|ISBN (pdf):||978-952-11-4875-0|| |
|Julkaisusarja ja numero:||Reports of the Finnish Environment Institute 30/2017|| |
|Kustantaja:||Suomen Ympäristökeskus|| |
|Saatavuus (pdf):||http://hdl.handle.net/10138/225779|| |
|Tekijät:||Marja Salo and Ari Nissinen|| |
Climate change mitigation requires action in all spheres of society. The role of household consumption is often overlooked. However, 72% of global greenhouse gas (GHG) emissions are related to household consumption, while the rest stem from government consumption and investments. The result from a Finnish study is quite similar: households accounted for 68% of the GHG emissions of domestic final consumption in Finland, whereas government consumption and investments were responsible for the other 32%
The key question in this report is: How much can a typical Finn decrease one’s GHG emissions with consumption decisions? To address this question, we took the average GHG emissions from consumption as a starting point. In Finland in 2010, the average per capita GHG emissions from consumption expenditure was 11.5 tonnes of CO2e. Between 2000 and 2013, the average per capita GHG emissions fluctuated from 9.6 tonnes to 11.8 tonnes. The per capita consumption carbon footprint in Finland is on the high end of the European scale but smaller compared to Australia and the United States, for instance.

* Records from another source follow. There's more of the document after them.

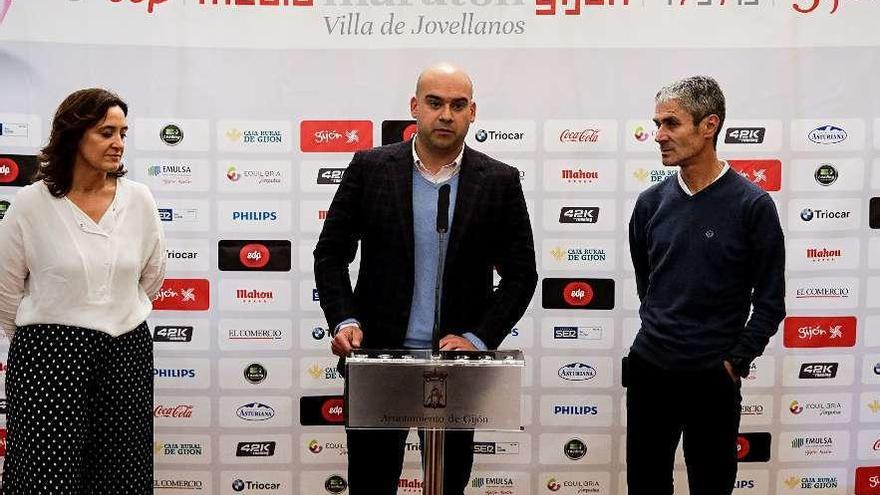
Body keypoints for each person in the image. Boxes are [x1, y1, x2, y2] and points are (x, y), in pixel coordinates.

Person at [314, 63, 537, 495]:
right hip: (378, 359)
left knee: (448, 485)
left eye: (458, 105)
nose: (446, 115)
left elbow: (521, 276)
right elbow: (330, 254)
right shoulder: (370, 167)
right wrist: (343, 321)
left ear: (473, 112)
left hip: (457, 368)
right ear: (415, 107)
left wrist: (478, 338)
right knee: (372, 485)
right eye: (435, 103)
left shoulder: (499, 181)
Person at [0, 88, 166, 494]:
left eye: (123, 133)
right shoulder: (30, 204)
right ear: (75, 135)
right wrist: (52, 333)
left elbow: (152, 276)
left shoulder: (140, 200)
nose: (118, 144)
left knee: (121, 476)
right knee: (45, 478)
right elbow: (6, 291)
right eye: (106, 132)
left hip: (125, 351)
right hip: (48, 357)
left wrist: (111, 312)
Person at [625, 76, 785, 495]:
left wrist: (735, 359)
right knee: (645, 485)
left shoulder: (753, 205)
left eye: (671, 124)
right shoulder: (649, 204)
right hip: (649, 371)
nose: (658, 135)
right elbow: (650, 286)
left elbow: (770, 301)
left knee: (712, 487)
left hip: (712, 377)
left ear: (709, 125)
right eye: (656, 123)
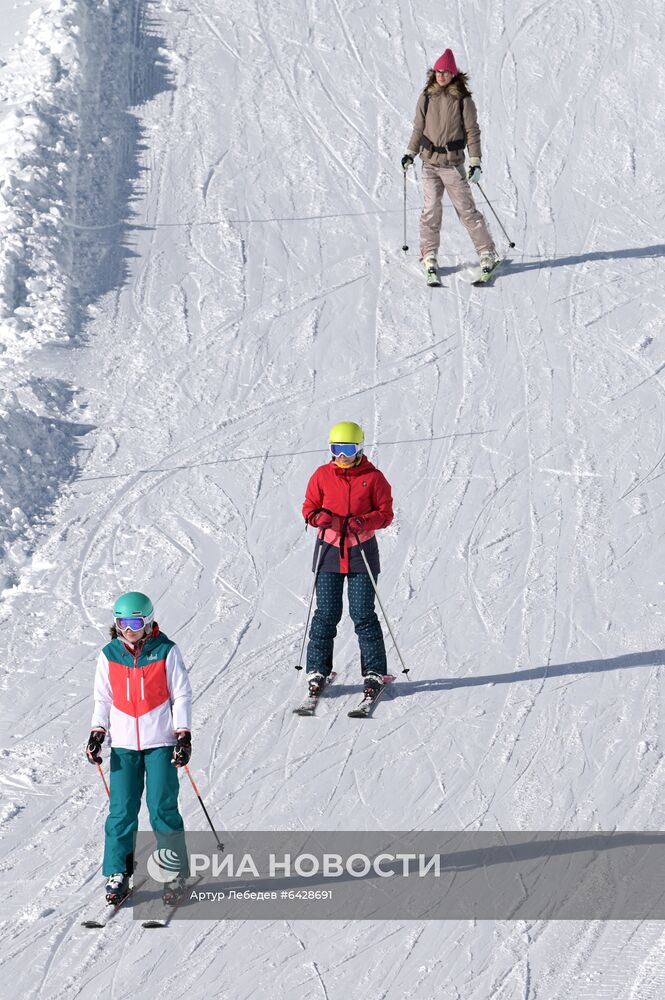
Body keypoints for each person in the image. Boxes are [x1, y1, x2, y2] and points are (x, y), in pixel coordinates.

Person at [85, 591, 192, 905]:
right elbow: (102, 699)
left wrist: (183, 735)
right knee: (121, 812)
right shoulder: (108, 655)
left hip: (160, 742)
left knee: (162, 809)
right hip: (124, 747)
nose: (128, 629)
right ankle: (118, 873)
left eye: (134, 622)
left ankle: (173, 874)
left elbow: (181, 695)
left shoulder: (166, 652)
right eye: (121, 622)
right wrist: (97, 733)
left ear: (147, 621)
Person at [302, 421, 394, 701]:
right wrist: (317, 518)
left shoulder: (374, 478)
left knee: (363, 614)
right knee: (326, 614)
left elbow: (385, 513)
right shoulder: (321, 475)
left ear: (360, 448)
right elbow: (308, 507)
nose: (342, 456)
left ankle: (374, 671)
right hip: (329, 553)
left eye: (348, 449)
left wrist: (364, 521)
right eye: (336, 449)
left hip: (360, 553)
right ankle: (318, 670)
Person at [401, 48, 498, 279]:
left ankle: (487, 253)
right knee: (430, 211)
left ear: (454, 74)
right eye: (438, 71)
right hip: (429, 165)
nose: (441, 75)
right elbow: (418, 128)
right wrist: (409, 153)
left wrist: (475, 162)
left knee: (466, 211)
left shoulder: (463, 101)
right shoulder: (426, 97)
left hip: (452, 165)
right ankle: (429, 255)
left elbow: (473, 132)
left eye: (445, 72)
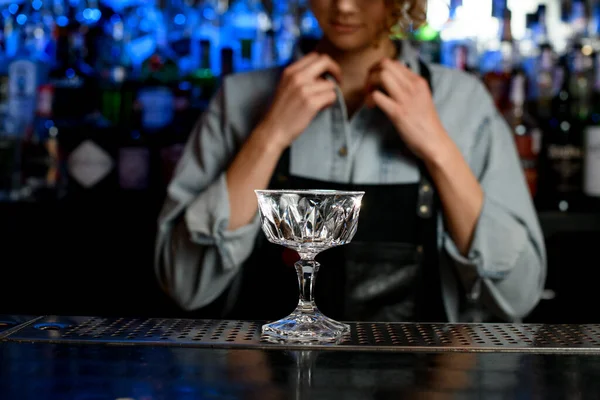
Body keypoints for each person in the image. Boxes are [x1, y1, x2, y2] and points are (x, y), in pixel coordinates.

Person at [155, 0, 547, 323]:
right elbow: (185, 286)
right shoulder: (240, 98)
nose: (343, 6)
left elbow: (517, 297)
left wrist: (438, 148)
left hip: (419, 382)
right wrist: (269, 134)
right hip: (267, 384)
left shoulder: (464, 102)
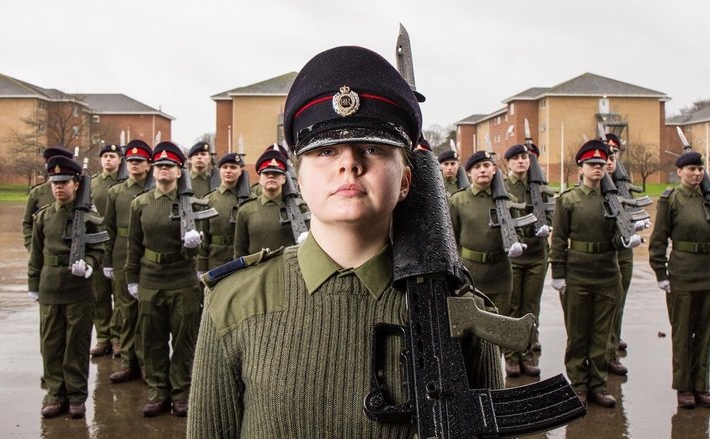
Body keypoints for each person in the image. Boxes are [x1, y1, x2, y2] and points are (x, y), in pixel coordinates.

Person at [187, 45, 502, 438]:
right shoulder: (235, 302)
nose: (349, 163)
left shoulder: (459, 309)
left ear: (406, 181)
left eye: (372, 148)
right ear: (299, 181)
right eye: (326, 150)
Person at [550, 140, 641, 408]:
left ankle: (598, 385)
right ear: (581, 168)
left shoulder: (613, 201)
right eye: (592, 165)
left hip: (607, 273)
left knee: (602, 335)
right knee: (578, 335)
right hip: (578, 274)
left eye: (601, 165)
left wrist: (626, 240)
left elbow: (616, 237)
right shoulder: (568, 200)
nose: (598, 169)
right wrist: (558, 272)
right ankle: (578, 385)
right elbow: (559, 240)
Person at [125, 141, 204, 417]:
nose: (163, 171)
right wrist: (131, 278)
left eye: (169, 166)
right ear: (153, 170)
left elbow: (198, 250)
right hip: (150, 279)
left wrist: (193, 246)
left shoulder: (193, 204)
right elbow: (133, 244)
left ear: (179, 172)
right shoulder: (140, 204)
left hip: (182, 279)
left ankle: (181, 393)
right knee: (152, 340)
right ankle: (158, 392)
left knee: (184, 340)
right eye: (159, 166)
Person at [649, 151, 710, 409]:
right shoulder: (671, 200)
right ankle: (684, 388)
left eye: (700, 169)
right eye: (691, 169)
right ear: (680, 172)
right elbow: (658, 240)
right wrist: (661, 274)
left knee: (705, 335)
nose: (697, 173)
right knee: (683, 334)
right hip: (683, 273)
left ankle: (701, 386)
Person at [28, 155, 103, 419]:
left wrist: (91, 264)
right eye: (55, 182)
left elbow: (99, 248)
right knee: (50, 344)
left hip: (79, 290)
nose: (59, 187)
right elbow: (36, 254)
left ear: (76, 184)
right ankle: (54, 393)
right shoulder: (43, 218)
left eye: (65, 182)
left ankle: (76, 396)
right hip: (50, 287)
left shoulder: (90, 217)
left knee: (77, 344)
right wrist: (33, 284)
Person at [449, 151, 525, 325]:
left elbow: (518, 232)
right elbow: (451, 240)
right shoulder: (458, 201)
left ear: (494, 169)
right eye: (476, 167)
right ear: (468, 172)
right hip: (470, 276)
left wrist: (517, 243)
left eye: (486, 166)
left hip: (500, 275)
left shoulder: (507, 201)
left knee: (499, 329)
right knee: (471, 332)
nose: (482, 170)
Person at [103, 140, 152, 383]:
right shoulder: (116, 192)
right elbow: (109, 228)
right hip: (122, 254)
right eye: (131, 161)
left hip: (148, 254)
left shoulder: (156, 188)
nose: (134, 165)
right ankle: (127, 362)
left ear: (148, 164)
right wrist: (107, 260)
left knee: (146, 312)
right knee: (125, 311)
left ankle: (144, 363)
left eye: (139, 161)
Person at [502, 143, 551, 377]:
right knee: (512, 309)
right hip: (513, 258)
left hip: (536, 255)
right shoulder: (501, 187)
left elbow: (551, 212)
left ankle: (528, 354)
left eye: (524, 157)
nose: (521, 161)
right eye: (516, 158)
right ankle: (511, 356)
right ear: (508, 163)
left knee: (531, 309)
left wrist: (548, 224)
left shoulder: (539, 186)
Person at [233, 147, 308, 258]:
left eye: (276, 173)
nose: (271, 176)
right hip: (257, 272)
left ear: (284, 178)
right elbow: (240, 251)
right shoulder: (246, 210)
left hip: (288, 270)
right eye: (266, 173)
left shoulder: (298, 208)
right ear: (260, 179)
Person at [89, 143, 122, 357]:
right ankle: (103, 337)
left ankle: (118, 337)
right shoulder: (91, 184)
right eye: (105, 156)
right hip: (97, 244)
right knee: (99, 294)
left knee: (120, 295)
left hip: (118, 244)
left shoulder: (124, 183)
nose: (108, 160)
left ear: (120, 160)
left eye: (113, 156)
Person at [603, 135, 630, 376]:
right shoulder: (597, 185)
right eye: (606, 157)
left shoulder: (623, 182)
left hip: (624, 251)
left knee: (618, 303)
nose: (609, 162)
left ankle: (613, 344)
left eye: (613, 157)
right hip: (603, 256)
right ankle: (605, 352)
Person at [198, 152, 245, 270]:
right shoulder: (208, 200)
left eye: (233, 167)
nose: (228, 171)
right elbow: (203, 237)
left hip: (243, 259)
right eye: (225, 167)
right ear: (219, 171)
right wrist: (202, 266)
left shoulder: (250, 199)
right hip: (216, 259)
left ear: (240, 171)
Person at [22, 146, 74, 250]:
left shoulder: (78, 190)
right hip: (45, 252)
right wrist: (32, 247)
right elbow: (27, 223)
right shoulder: (37, 192)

We listed measures that an ordinary Finnish consumer can use to decrease their GHG emissions with existing technology and solutions, and estimated the potential to avoid emissions with these activities. We focused on the most important sources of GHG emissions in Finland, including housing and especially energy-related emissions, private car travel and food choices. We also examined the consumption of goods and services, although in that particular category the emissions consist of a wide range of goods and services, and the potential of single or small numbers of actions is challenging to define.
The GHG emissions include housing, travel, food, consumption of other goods and services. We used the consumption perspective, i.e. the emissions of consumption in Finnish households were taken into account regardless of their geographic origin. Therefore, the embodied emissions of imported goods were included. We estimated that the carbon footprint of an average Finn could be decreased from 11.5 tkg of CO2e to 7.2 tkg. In this paper, we present the measures for housing, travel, food, and goods and services that can be used to reach these savings.
While consumption choices have potential in mitigating climate change, we note that there are barriers in reducing GHG emissions with consumption choices. The solutions to overcome the barriers can be market-based, i.e. business models in which the product or service produces less GHG emissions. Informational measures such as labelling help consumers choose products and services with lower GHG emissions. Public policies also play a role in speeding up product development, as shown by the examples of energy labelling of home appliances and phasing out inefficient lighting solutions. Informational measures can also include tools such as carbon footprint calculators and campaigns to raise awareness and engage people to take action.
In this report we focused on the GHG emissions. However, other environmental footprints and indicators also show the unsustainability of current consumption patterns.